Recognizing the needs of an evolving data management architecture in organizations Oracle launched Big Data SQL software as a way for integrating a variety of data sources, including Hadoop, NoSQL and Oracle Database.
One option is a full-stack solution, an engineered system that combines Oracle's Big Data Appliance with Big Data SQL, Cloudera's Hadoop distribution and Oracle's own NoSQL Database. At launch Oracle Big Data SQL only supports Apache Hive and the Hadoop File System. Other vendors have ported SQL relational databases to run on top of Hadoop.
Single, optimized SQL query for distributed data
The goal of creating this Big Data management system is to have one SQL query to run across diverse data sources and enable organizations to leverage existing skills and maintain enterprise-grade data security and governance for sensitive or regulated information. To help speed data analysis and distribution Oracle says that its unique architecture and Smart Scan technology inherited from Oracle Exadata permits Oracle Big Data SQL to query all forms of structured and unstructured data while minimizing data movement.
This also facilitates Oracle Database security capabilities, including an organization’s existing security policies, which extend to Hadoop and NoSQL data.
Oracle's Dan McClary said that the product has been in development for some time now, and that it goes beyond existing connector support Oracle offers to Hadoop, NoSQL and others for moving data around on platforms.
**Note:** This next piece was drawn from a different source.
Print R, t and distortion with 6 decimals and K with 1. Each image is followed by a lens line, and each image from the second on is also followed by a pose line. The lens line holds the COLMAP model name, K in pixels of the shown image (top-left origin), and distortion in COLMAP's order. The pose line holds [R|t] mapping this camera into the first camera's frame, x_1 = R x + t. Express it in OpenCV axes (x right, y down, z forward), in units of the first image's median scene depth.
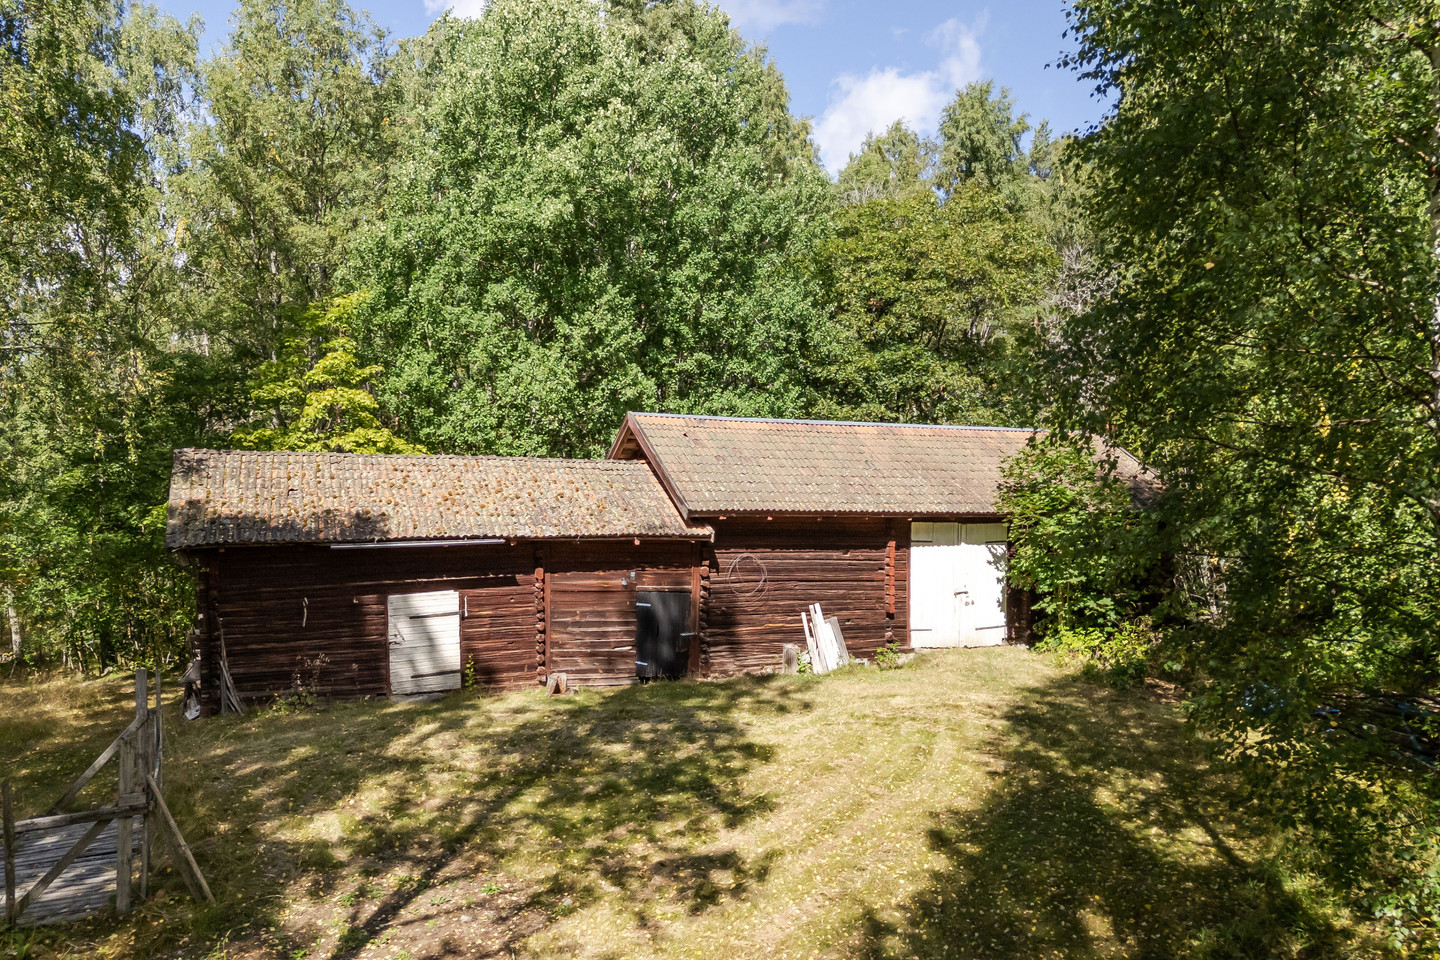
lens RADIAL K [[1145.9, 0, 720.0], [0, 1145.9, 480.0], [0, 0, 1]] dist [0.070105, -0.154527]
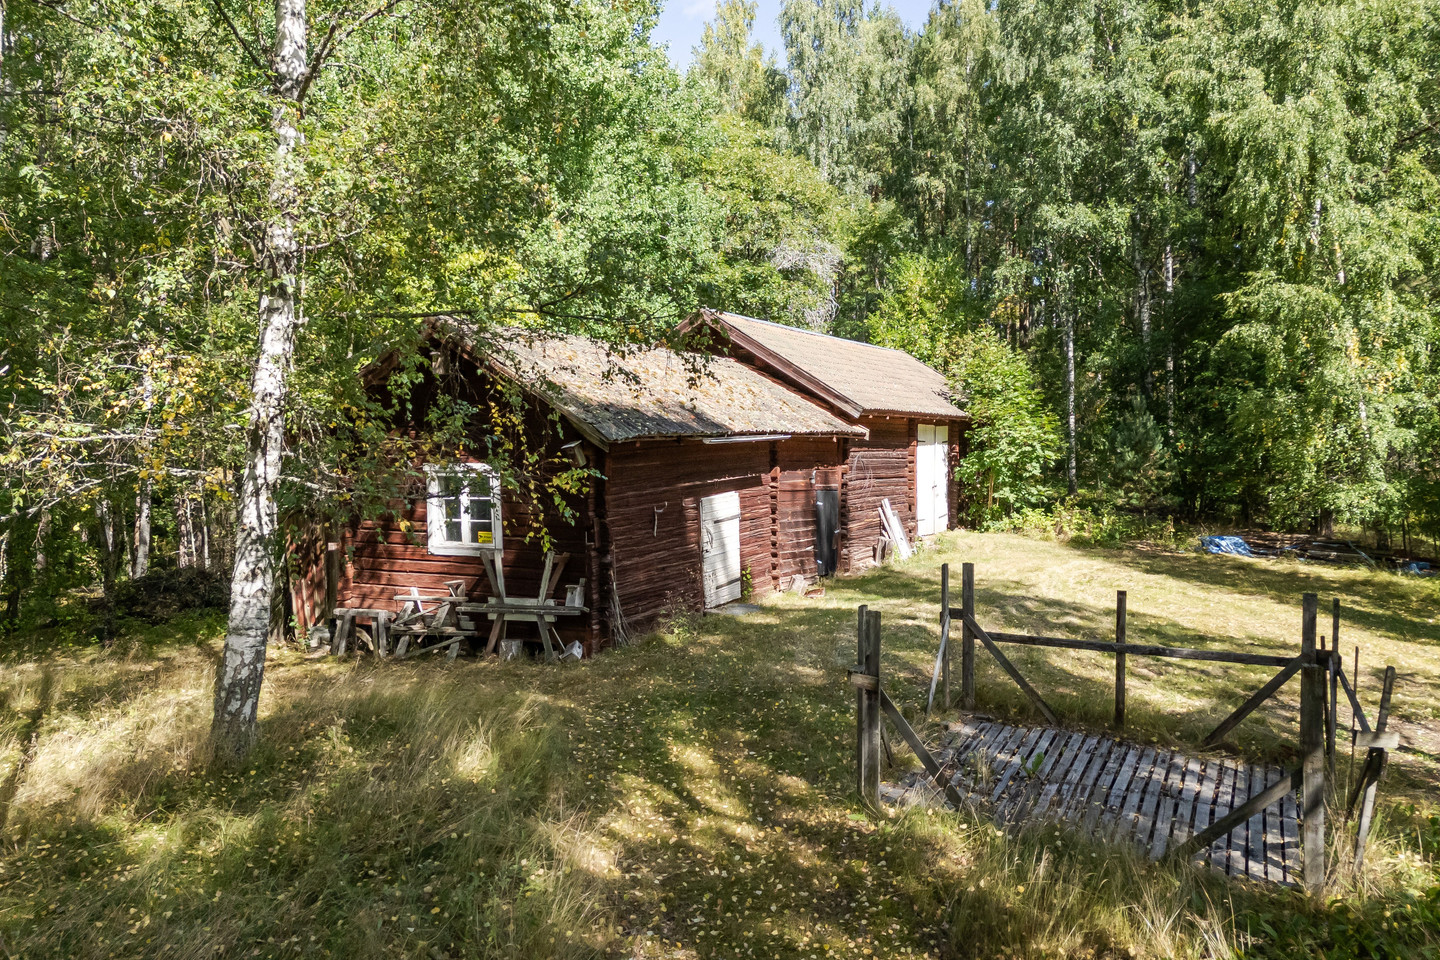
lens RADIAL K [[1145.9, 0, 720.0], [0, 1145.9, 480.0], [0, 0, 1]] dist [0.070105, -0.154527]
pose [[0.768546, -0.025117, 0.639302, -0.783803], [-0.013912, 0.998337, 0.055948, 0.034709], [-0.639644, -0.051892, 0.766918, 0.297840]]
He said Big Data SQL is co-resident with HDFS DataNodes and YARN NodeManagers, and that queries from the new external tables are sent to these services to ensure that reads are direct path and data-local.
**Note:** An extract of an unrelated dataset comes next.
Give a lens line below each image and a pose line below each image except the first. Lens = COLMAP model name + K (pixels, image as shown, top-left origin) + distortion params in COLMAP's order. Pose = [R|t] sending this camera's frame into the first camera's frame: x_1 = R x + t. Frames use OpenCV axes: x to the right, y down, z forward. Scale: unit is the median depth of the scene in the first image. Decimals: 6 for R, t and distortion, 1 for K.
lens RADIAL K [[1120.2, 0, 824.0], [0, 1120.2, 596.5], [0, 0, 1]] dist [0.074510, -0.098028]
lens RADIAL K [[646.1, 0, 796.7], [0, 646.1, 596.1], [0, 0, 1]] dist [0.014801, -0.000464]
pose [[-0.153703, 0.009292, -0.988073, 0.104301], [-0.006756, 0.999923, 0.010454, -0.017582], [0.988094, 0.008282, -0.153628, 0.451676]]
Cloudera founder, chairman and chief strategy officer Mike Olson said running Cloudera's software suite on Oracle's Big Data Appliance was "more cost-effective and quicker to deploy than a DIY cluster. When it comes to querying data in Hadoop, we’ve seen overwhelming demand from customers for SQL.
"This is why Cloudera has developed Impala—which Oracle includes on Oracle Big Data Appliance—to enable customers to query data with SQL natively and efficiently in Hadoop.”